◆ **Try it**
Show each line of the entries below in which the word "Продовження" appears.

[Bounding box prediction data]
○ ○ ○ ○ ○

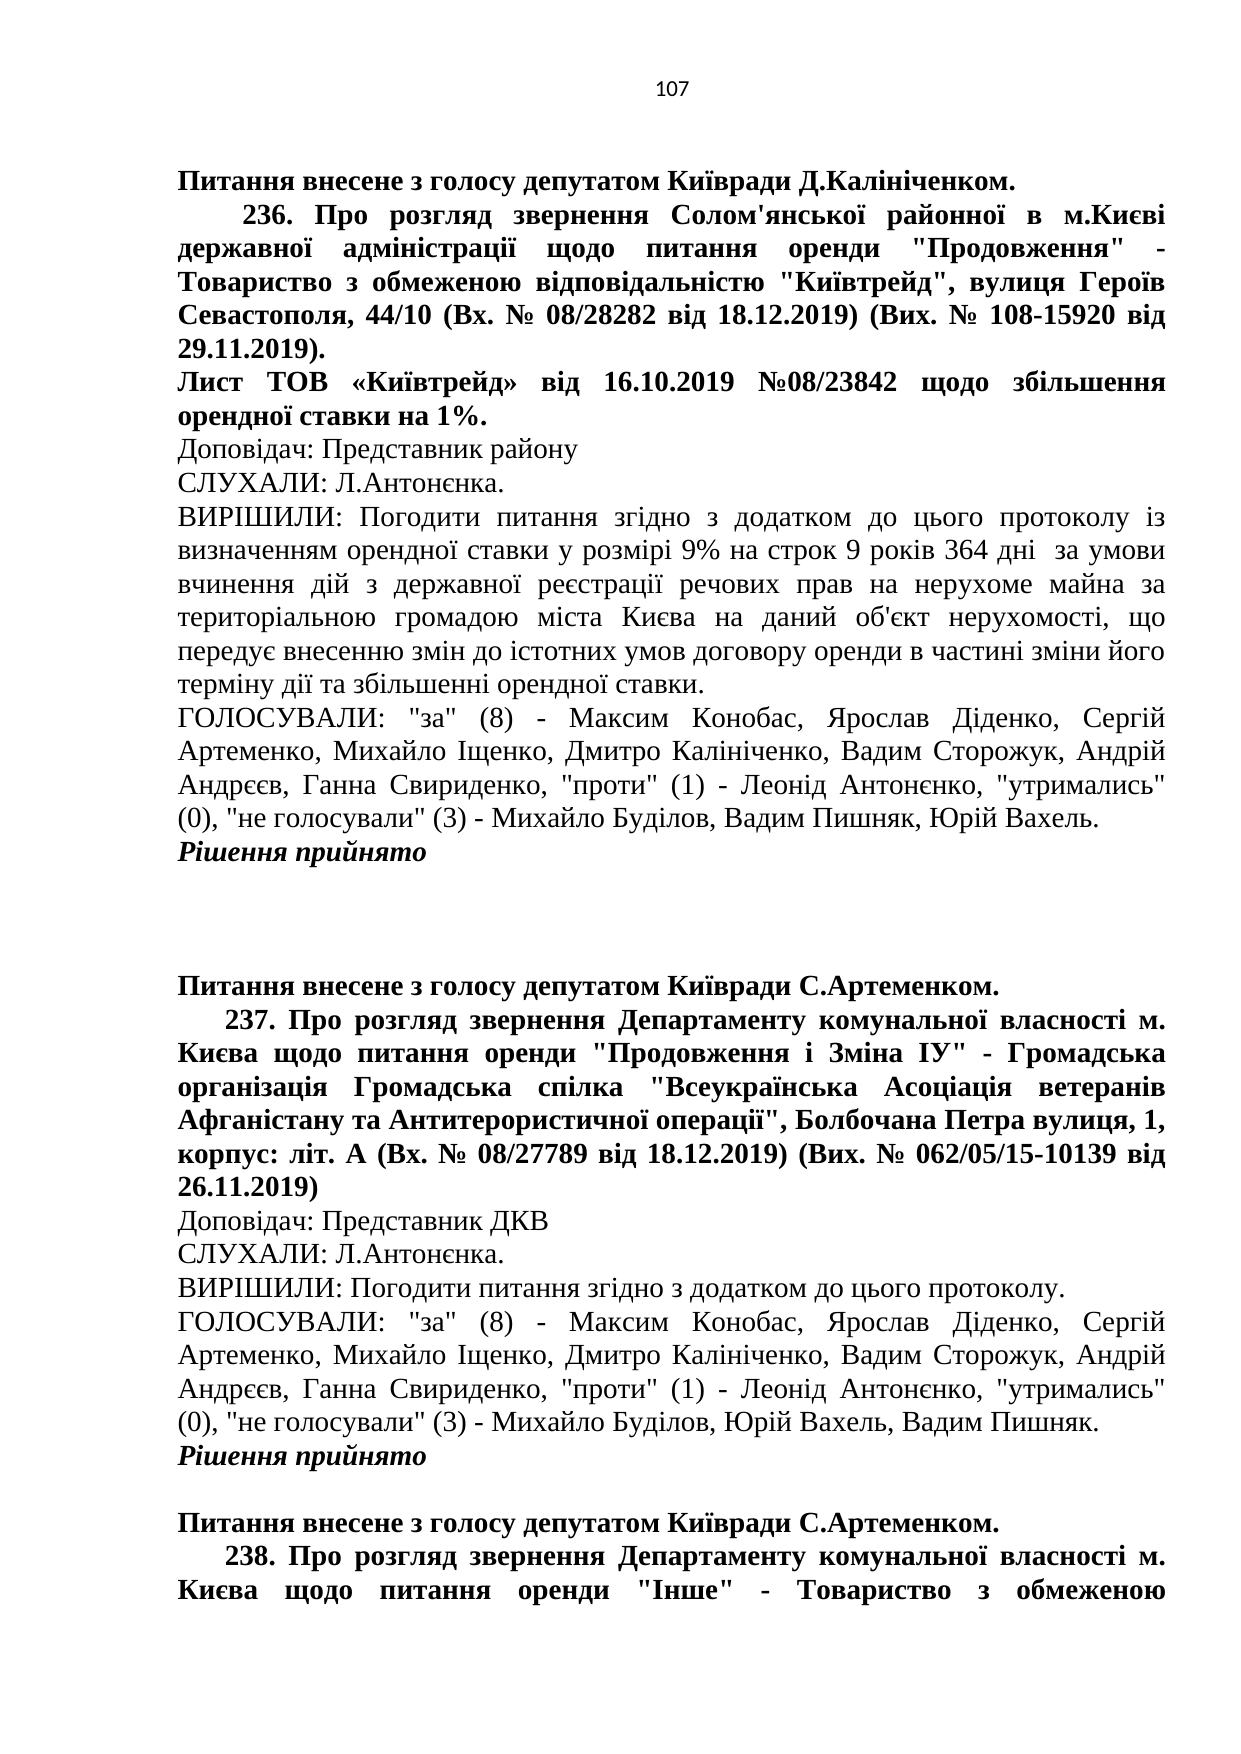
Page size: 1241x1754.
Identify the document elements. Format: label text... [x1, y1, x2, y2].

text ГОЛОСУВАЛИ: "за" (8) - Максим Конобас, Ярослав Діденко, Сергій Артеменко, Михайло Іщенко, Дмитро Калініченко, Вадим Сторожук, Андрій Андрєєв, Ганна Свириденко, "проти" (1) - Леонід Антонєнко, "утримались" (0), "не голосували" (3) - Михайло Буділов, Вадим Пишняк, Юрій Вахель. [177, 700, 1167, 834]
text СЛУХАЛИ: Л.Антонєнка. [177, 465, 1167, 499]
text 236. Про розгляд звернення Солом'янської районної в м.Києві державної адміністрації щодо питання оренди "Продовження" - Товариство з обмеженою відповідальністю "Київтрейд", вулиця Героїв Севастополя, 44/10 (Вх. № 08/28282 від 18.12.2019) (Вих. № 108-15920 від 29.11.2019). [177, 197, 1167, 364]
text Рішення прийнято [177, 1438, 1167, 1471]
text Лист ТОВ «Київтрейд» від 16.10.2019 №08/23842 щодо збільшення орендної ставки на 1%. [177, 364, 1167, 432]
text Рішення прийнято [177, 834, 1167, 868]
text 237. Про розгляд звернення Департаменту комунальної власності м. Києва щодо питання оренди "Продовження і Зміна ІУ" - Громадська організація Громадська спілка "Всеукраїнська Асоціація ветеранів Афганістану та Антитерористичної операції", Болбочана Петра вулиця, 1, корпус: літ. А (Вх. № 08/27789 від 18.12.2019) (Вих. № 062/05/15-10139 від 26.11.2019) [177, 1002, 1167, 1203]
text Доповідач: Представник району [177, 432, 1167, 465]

○ ○ ○ ○ ○

◆ **Solved problem**
text 236. Про розгляд звернення Солом'янської районної в м.Києві державної адміністрації щодо питання оренди "Продовження" - Товариство з обмеженою відповідальністю "Київтрейд", вулиця Героїв Севастополя, 44/10 (Вх. № 08/28282 від 18.12.2019) (Вих. № 108-15920 від 29.11.2019). [177, 197, 1167, 364]
text 237. Про розгляд звернення Департаменту комунальної власності м. Києва щодо питання оренди "Продовження і Зміна ІУ" - Громадська організація Громадська спілка "Всеукраїнська Асоціація ветеранів Афганістану та Антитерористичної операції", Болбочана Петра вулиця, 1, корпус: літ. А (Вх. № 08/27789 від 18.12.2019) (Вих. № 062/05/15-10139 від 26.11.2019) [177, 1002, 1167, 1203]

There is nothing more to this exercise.